Ho imparato che il dolore rende più fragili. Ho imparato che il dolore rende più duri.
Ho capito che la sofferenza ci rende delicatissimi come la pelle delle albicocche, vulnerabili e reattivi alle sofferenze degli altri che poi si capiscono e si incorporano, sentendosele tutte addosso come un graffio sulla buccia. Di ogni essere vivente, di ogni cellula. Ho imparato su di me che ogni emozione si amplifica e ogni reazione si estende, che le superfici si fondono e che il dolore è sempre plurale.
Un frutto marcio passa il suo marcire ai frutti vicini.
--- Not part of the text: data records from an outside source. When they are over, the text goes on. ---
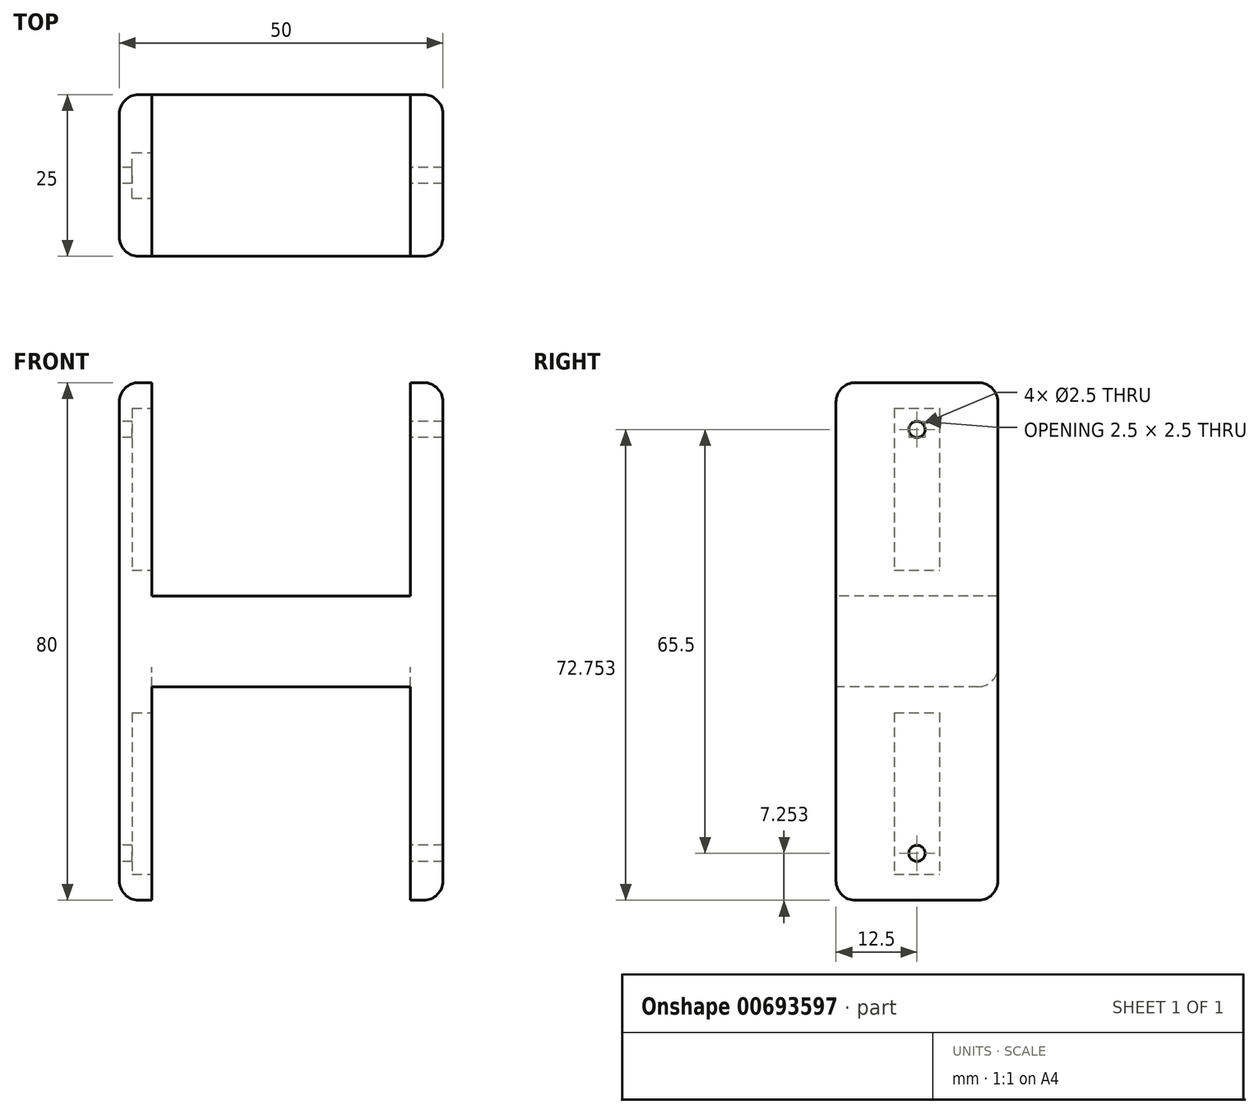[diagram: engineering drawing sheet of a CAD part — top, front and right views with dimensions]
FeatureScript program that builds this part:
annotation { "Feature Type Name" : "Feature", "Feature Type Description" : "" }
export const myFeature = defineFeature(function(context is Context, id is Id, definition is map)
    precondition{}
    {
        {
            var Q0;
            Q0=qCreatedBy(makeId("Front.planeOp"),FACE);
            var sketch = newSketch(context, id + "F0", { "sketchPlane" : qUnion([Q0])});
            skLineSegment(sketch, "E0.bottom", {"start": v(-21, 65.16) * mm, "end": v(29, 65.16) * mm});
            skLineSegment(sketch, "E0.top", {"start": v(-21, -14.84) * mm, "end": v(29, -14.84) * mm});
            skLineSegment(sketch, "E0.left", {"start": v(-21, 65.16) * mm, "end": v(-21, -14.84) * mm});
            skLineSegment(sketch, "E0.right", {"start": v(29, 65.16) * mm, "end": v(29, -14.84) * mm});
            skSolve(sketch);
        }
        {
            var Q0;
            Q0=qSketchRegion(id+"F0",true);
            extrude(context, id + "F1", {"entities" : qUnion([Q0]), "depth" : 25 * mm, "offsetDistance" : 25 * mm});
        }
        {
            var Q0;
            Q0=makeQuery(id+"F1.opExtrude","CAP_FACE",FACE,{"disambiguationData":[OSD([sQuery(id+"F0.wireOp",EDGE,"E0.bottom"),sQuery(id+"F0.wireOp",EDGE,"E0.top"),sQuery(id+"F0.wireOp",EDGE,"E0.left"),sQuery(id+"F0.wireOp",EDGE,"E0.right")])],"isStart":false});
            var sketch = newSketch(context, id + "F2", { "sketchPlane" : qUnion([Q0])});
            skLineSegment(sketch, "E1.bottom", {"start": v(24, -14.84) * mm, "end": v(-16, -14.84) * mm});
            skLineSegment(sketch, "E1.top", {"start": v(24, 18.16) * mm, "end": v(-16, 18.16) * mm});
            skLineSegment(sketch, "E1.left", {"start": v(24, -14.84) * mm, "end": v(24, 18.16) * mm});
            skLineSegment(sketch, "E1.right", {"start": v(-16, -14.84) * mm, "end": v(-16, 18.16) * mm});
            skLineSegment(sketch, "E2.bottom", {"start": v(-16, 65.16) * mm, "end": v(24, 65.16) * mm});
            skLineSegment(sketch, "E2.top", {"start": v(-16, 32.16) * mm, "end": v(24, 32.16) * mm});
            skLineSegment(sketch, "E2.left", {"start": v(-16, 65.16) * mm, "end": v(-16, 32.16) * mm});
            skLineSegment(sketch, "E2.right", {"start": v(24, 65.16) * mm, "end": v(24, 32.16) * mm});
            skSolve(sketch);
        }
        {
            var Q0;
            Q0=qSketchRegion(id+"F2",true);
            extrude(context, id + "F3", {"entities" : qUnion([Q0]), "operationType" : NewBodyOperationType.REMOVE, "endBound" : BoundingType.THROUGH_ALL, "oppositeDirection" : true, "depth" : 25 * mm, "offsetDistance" : 25 * mm});
        }
        {
            var Q0;
            Q0=makeQuery(id+"F3.boolean.opBoolean","COPY",FACE,{"derivedFrom":makeQuery(id+"F3.opExtrude","SWEPT_FACE",FACE,{"disambiguationData":[OSD([sQuery(id+"F2.wireOp",EDGE,"E1.right")])]})});
            var sketch = newSketch(context, id + "F4", { "sketchPlane" : qUnion([Q0])});
            skLineSegment(sketch, "E3.bottom", {"start": v(-16, 14.16) * mm, "end": v(-9, 14.16) * mm});
            skLineSegment(sketch, "E3.top", {"start": v(-16, -10.84) * mm, "end": v(-9, -10.84) * mm});
            skLineSegment(sketch, "E3.left", {"start": v(-16, 14.16) * mm, "end": v(-16, -10.84) * mm});
            skLineSegment(sketch, "E3.right", {"start": v(-9, 14.16) * mm, "end": v(-9, -10.84) * mm});
            skLineSegment(sketch, "E4.bottom", {"start": v(-16, 61.16) * mm, "end": v(-9, 61.16) * mm});
            skLineSegment(sketch, "E4.top", {"start": v(-16, 36.16) * mm, "end": v(-9, 36.16) * mm});
            skLineSegment(sketch, "E4.left", {"start": v(-16, 61.16) * mm, "end": v(-16, 36.16) * mm});
            skLineSegment(sketch, "E4.right", {"start": v(-9, 61.16) * mm, "end": v(-9, 36.16) * mm});
            skSolve(sketch);
        }
        {
            var Q0;
            Q0=qSketchRegion(id+"F4",true);
            extrude(context, id + "F5", {"entities" : qUnion([Q0]), "operationType" : NewBodyOperationType.REMOVE, "oppositeDirection" : true, "depth" : 3 * mm, "offsetDistance" : 25 * mm});
        }
        {
            var Q0;
            Q0=makeQuery(id+"F1.opExtrude","SWEPT_FACE",FACE,{"disambiguationData":[OSD([sQuery(id+"F0.wireOp",EDGE,"E0.left")])]});
            var sketch = newSketch(context, id + "F6", { "sketchPlane" : qUnion([Q0])});
            skCircle(sketch, "E5", {"center": v(12.5, -7.59) * mm, "radius": 1.25 * mm});
            skCircle(sketch, "E6", {"center": v(12.5, 57.91) * mm, "radius": 1.25 * mm});
            skSolve(sketch);
        }
        {
            var Q0;
            Q0=qSketchRegion(id+"F6",true);
            extrude(context, id + "F7", {"entities" : qUnion([Q0]), "operationType" : NewBodyOperationType.REMOVE, "endBound" : BoundingType.THROUGH_ALL, "oppositeDirection" : true, "depth" : 25 * mm, "offsetDistance" : 25 * mm});
        }
        {
            var Q0;
            Q0=makeQuery(id+"F1.opExtrude","SWEPT_EDGE",EDGE,{"disambiguationData":[OSD([sQuery(id+"F0.wireOp",EDGE,"E0.bottom"),sQuery(id+"F0.wireOp",EDGE,"E0.right")])]});
            var Q1;
            Q1=makeQuery(id+"F1.opExtrude","SWEPT_EDGE",EDGE,{"disambiguationData":[OSD([sQuery(id+"F0.wireOp",EDGE,"E0.bottom"),sQuery(id+"F0.wireOp",EDGE,"E0.left")])]});
            var Q2;
            Q2=makeQuery(id+"F1.opExtrude","CAP_EDGE",EDGE,{"disambiguationData":[OSD([sQuery(id+"F0.wireOp",EDGE,"E0.bottom")])],"isStart":true});
            var Q3;
            Q3=makeQuery(id+"F1.opExtrude","CAP_EDGE",EDGE,{"disambiguationData":[OSD([sQuery(id+"F0.wireOp",EDGE,"E0.bottom")])],"isStart":false});
            var Q4;
            Q4=makeQuery(id+"F1.opExtrude","CAP_EDGE",EDGE,{"disambiguationData":[OSD([sQuery(id+"F0.wireOp",EDGE,"E0.right")])],"isStart":false});
            var Q5;
            Q5=makeQuery(id+"F1.opExtrude","CAP_EDGE",EDGE,{"disambiguationData":[OSD([sQuery(id+"F0.wireOp",EDGE,"E0.right")])],"isStart":true});
            var Q6;
            Q6=makeQuery(id+"F1.opExtrude","CAP_EDGE",EDGE,{"disambiguationData":[OSD([sQuery(id+"F0.wireOp",EDGE,"E0.left")])],"isStart":false});
            var Q7;
            Q7=makeQuery(id+"F1.opExtrude","CAP_EDGE",EDGE,{"disambiguationData":[OSD([sQuery(id+"F0.wireOp",EDGE,"E0.left")])],"isStart":true});
            var Q8;
            Q8=makeQuery(id+"F1.opExtrude","SWEPT_EDGE",EDGE,{"disambiguationData":[OSD([sQuery(id+"F0.wireOp",EDGE,"E0.top"),sQuery(id+"F0.wireOp",EDGE,"E0.left")])]});
            var Q9;
            Q9=makeQuery(id+"F1.opExtrude","SWEPT_EDGE",EDGE,{"disambiguationData":[OSD([sQuery(id+"F0.wireOp",EDGE,"E0.top"),sQuery(id+"F0.wireOp",EDGE,"E0.right")])]});
            var Q10;
            {var subQ0=sQuery(id+"F0.wireOp",EDGE,"E0.left");var subQ1=sQuery(id+"F0.wireOp",EDGE,"E0.top");Q10=makeQuery(id+"F3.boolean.opBoolean","SPLIT",EDGE,{"disambiguationData":[TD([makeQuery(id+"F1.opExtrude","SWEPT_FACE",FACE,{"disambiguationData":[OSD([subQ0])]})])],"derivedFrom":makeQuery(id+"F1.opExtrude","CAP_EDGE",EDGE,{"disambiguationData":[OSD([subQ1])],"isStart":false})});}
            var Q11;
            {var subQ0=sQuery(id+"F0.wireOp",EDGE,"E0.left");var subQ1=sQuery(id+"F0.wireOp",EDGE,"E0.top");Q11=makeQuery(id+"F3.boolean.opBoolean","SPLIT",EDGE,{"disambiguationData":[TD([makeQuery(id+"F1.opExtrude","SWEPT_FACE",FACE,{"disambiguationData":[OSD([subQ0])]})])],"derivedFrom":makeQuery(id+"F1.opExtrude","CAP_EDGE",EDGE,{"disambiguationData":[OSD([subQ1])],"isStart":true})});}
            var Q12;
            {var subQ0=sQuery(id+"F0.wireOp",EDGE,"E0.right");var subQ1=sQuery(id+"F0.wireOp",EDGE,"E0.top");Q12=makeQuery(id+"F3.boolean.opBoolean","SPLIT",EDGE,{"disambiguationData":[TD([makeQuery(id+"F1.opExtrude","SWEPT_FACE",FACE,{"disambiguationData":[OSD([subQ0])]})])],"derivedFrom":makeQuery(id+"F1.opExtrude","CAP_EDGE",EDGE,{"disambiguationData":[OSD([subQ1])],"isStart":true})});}
            var Q13;
            {var subQ0=sQuery(id+"F0.wireOp",EDGE,"E0.right");var subQ1=sQuery(id+"F0.wireOp",EDGE,"E0.top");Q13=makeQuery(id+"F3.boolean.opBoolean","SPLIT",EDGE,{"disambiguationData":[TD([makeQuery(id+"F1.opExtrude","SWEPT_FACE",FACE,{"disambiguationData":[OSD([subQ0])]})])],"derivedFrom":makeQuery(id+"F1.opExtrude","CAP_EDGE",EDGE,{"disambiguationData":[OSD([subQ1])],"isStart":false})});}
            var Q14;
            Q14=makeQuery(id+"F3.boolean.opBoolean","COPY",EDGE,{"derivedFrom":makeQuery(id+"F3.opExtrude","CAP_EDGE",EDGE,{"disambiguationData":[OSD([sQuery(id+"F2.wireOp",EDGE,"E1.top")])],"isStart":true})});
            var Q15;
            Q15=makeQuery(id+"F3.boolean.opBoolean","INTERSECT",EDGE,{"derivedFrom":[makeQuery(id+"F1.opExtrude","CAP_FACE",FACE,{"disambiguationData":[OSD([sQuery(id+"F0.wireOp",EDGE,"E0.bottom"),sQuery(id+"F0.wireOp",EDGE,"E0.top"),sQuery(id+"F0.wireOp",EDGE,"E0.left"),sQuery(id+"F0.wireOp",EDGE,"E0.right")])],"isStart":true}),makeQuery(id+"F3.opExtrude","SWEPT_FACE",FACE,{"disambiguationData":[OSD([sQuery(id+"F2.wireOp",EDGE,"E1.top")])]})]});
            fillet(context, id + "F8", {"entities" : qUnion([Q0, Q1, Q2, Q3, Q4, Q5, Q6, Q7, Q8, Q9, Q10, Q11, Q12, Q13, Q14, Q15]), "radius" : 3 * mm, "tangentPropagation" : true, "allowEdgeOverflow" : false});
        }
    });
Succede così nei corridoi degli ospedali, nelle sale d’aspetto, e in tante altre stanze della terra, dietro tanti occhi, sempre.
Poi ho imparato che cresce il nocciolo, che sotto la polpa è ruvido e amaro, e deve essere proprio ruvido e amaro per sostenere l’aranciomorbido del fuori, per tenere insieme tutta quella polpa. Forse l’amaro non è buono, forse il nocciolo ferisce la lingua con le scaglie, perché forse il dolore rende ruvidi, scartavetra i sentimenti, lascia solchi in cui far scorrere tutto quello che non si è più disposti a tollerare. L’arroganza, le piccolezze, le cazzate, la rabbia, le invidie, le ripicche, le stupidità, i rimpianti.
Buon appetito.
Ben arrivata! sono felice di leggerti anche qui. Sicuramente il nostro vissuto ci rende proprio così: più fragili e più forti contemporaneamente!